- _STORED DATA_
- - - - - - -
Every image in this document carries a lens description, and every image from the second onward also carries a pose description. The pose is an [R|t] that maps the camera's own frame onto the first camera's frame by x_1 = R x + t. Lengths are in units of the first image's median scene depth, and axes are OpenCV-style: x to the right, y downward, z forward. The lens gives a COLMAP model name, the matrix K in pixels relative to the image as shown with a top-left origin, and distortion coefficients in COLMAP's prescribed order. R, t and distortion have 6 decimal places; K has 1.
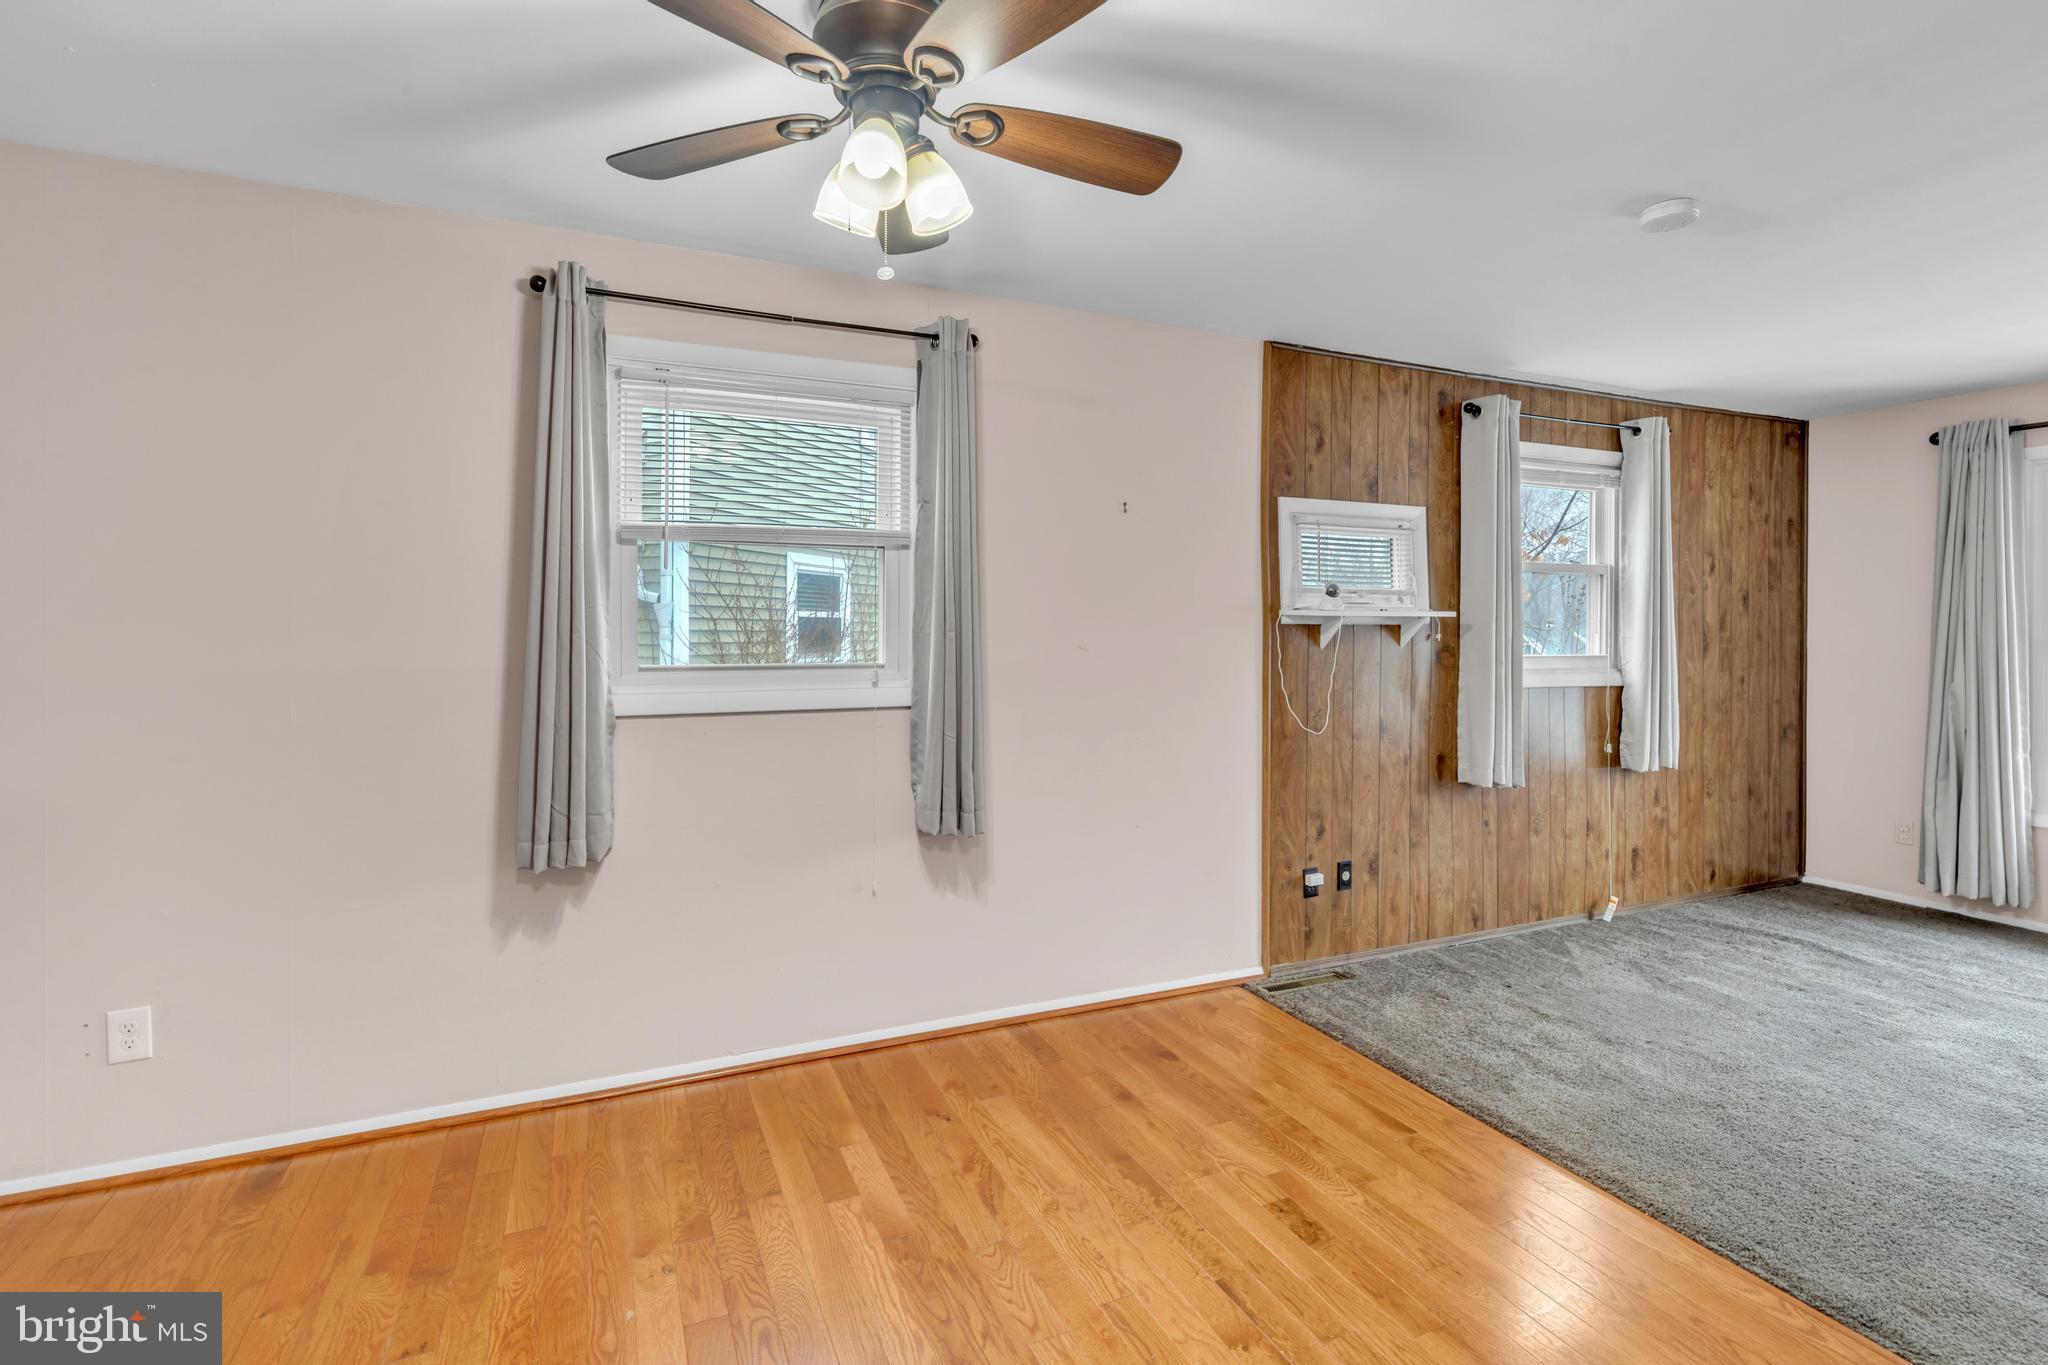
lens RADIAL K [[962.0, 0, 1019.0], [0, 962.0, 620.0], [0, 0, 1]] dist [0.002263, -0.000418]
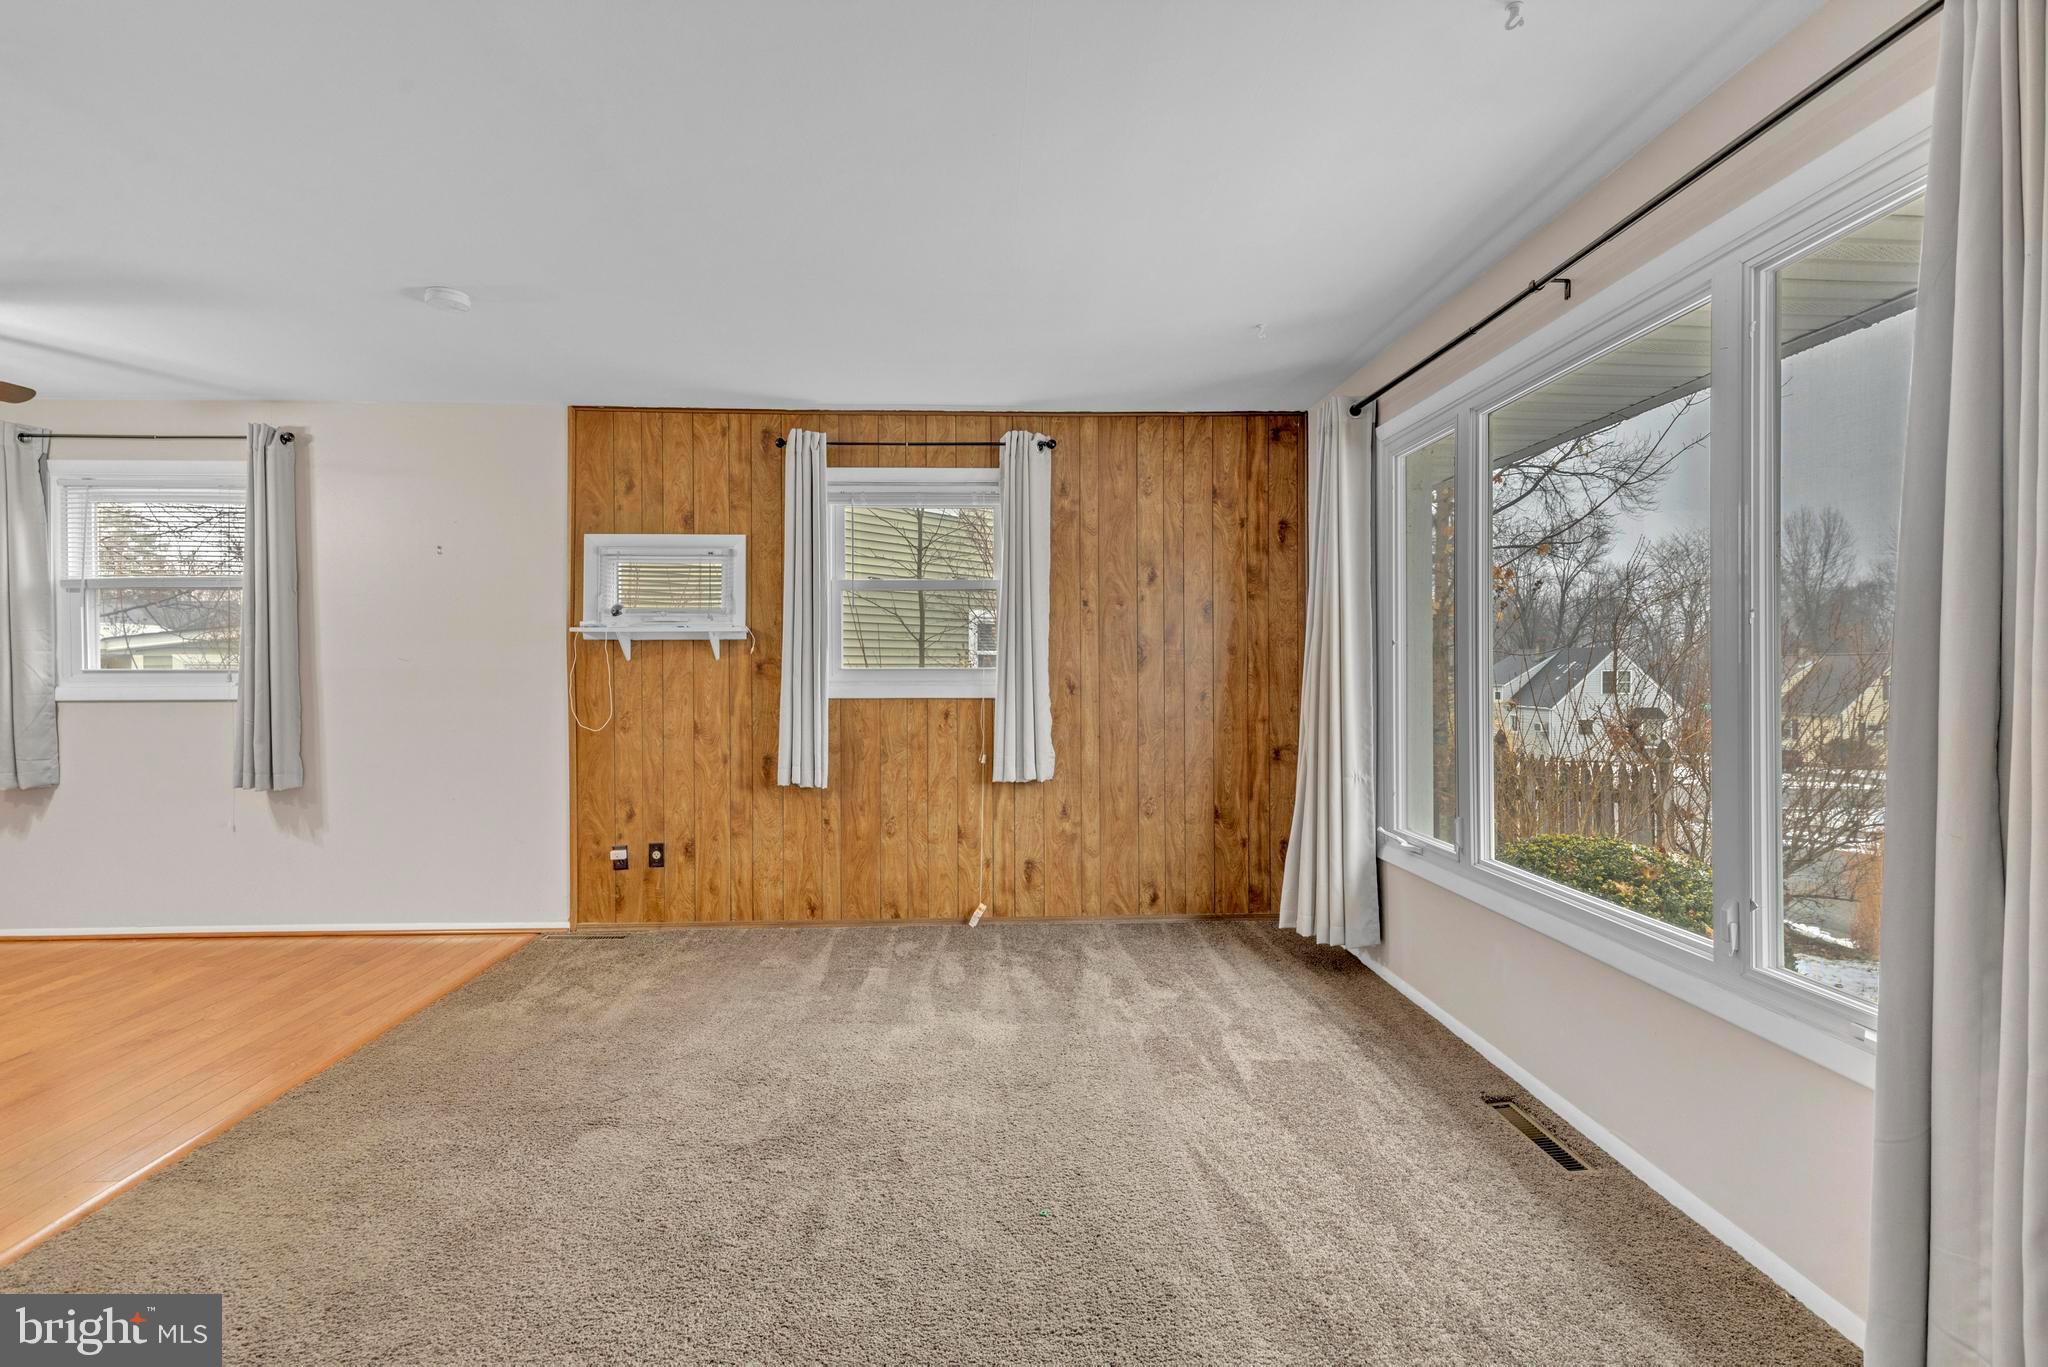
lens RADIAL K [[944.0, 0, 1003.3], [0, 944.0, 670.7], [0, 0, 1]] dist [-0.000635, -0.000908]
pose [[0.931281, -0.009873, -0.364167, 1.100044], [0.008966, 0.999951, -0.004181, 0.048856], [0.364190, 0.000629, 0.931324, 0.083858]]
- - - - - - -
- _REQUIRED WORK_
Return the data above in its exact wording, with none of the pictures.

- _RESULT OF THIS TASK_
Every image in this document carries a lens description, and every image from the second onward also carries a pose description. The pose is an [R|t] that maps the camera's own frame onto the first camera's frame by x_1 = R x + t. Lengths are in units of the first image's median scene depth, and axes are OpenCV-style: x to the right, y downward, z forward. The lens gives a COLMAP model name, the matrix K in pixels relative to the image as shown with a top-left origin, and distortion coefficients in COLMAP's prescribed order. R, t and distortion have 6 decimal places; K has 1.
lens RADIAL K [[962.0, 0, 1019.0], [0, 962.0, 620.0], [0, 0, 1]] dist [0.002263, -0.000418]
lens RADIAL K [[944.0, 0, 1003.3], [0, 944.0, 670.7], [0, 0, 1]] dist [-0.000635, -0.000908]
pose [[0.931281, -0.009873, -0.364167, 1.100044], [0.008966, 0.999951, -0.004181, 0.048856], [0.364190, 0.000629, 0.931324, 0.083858]]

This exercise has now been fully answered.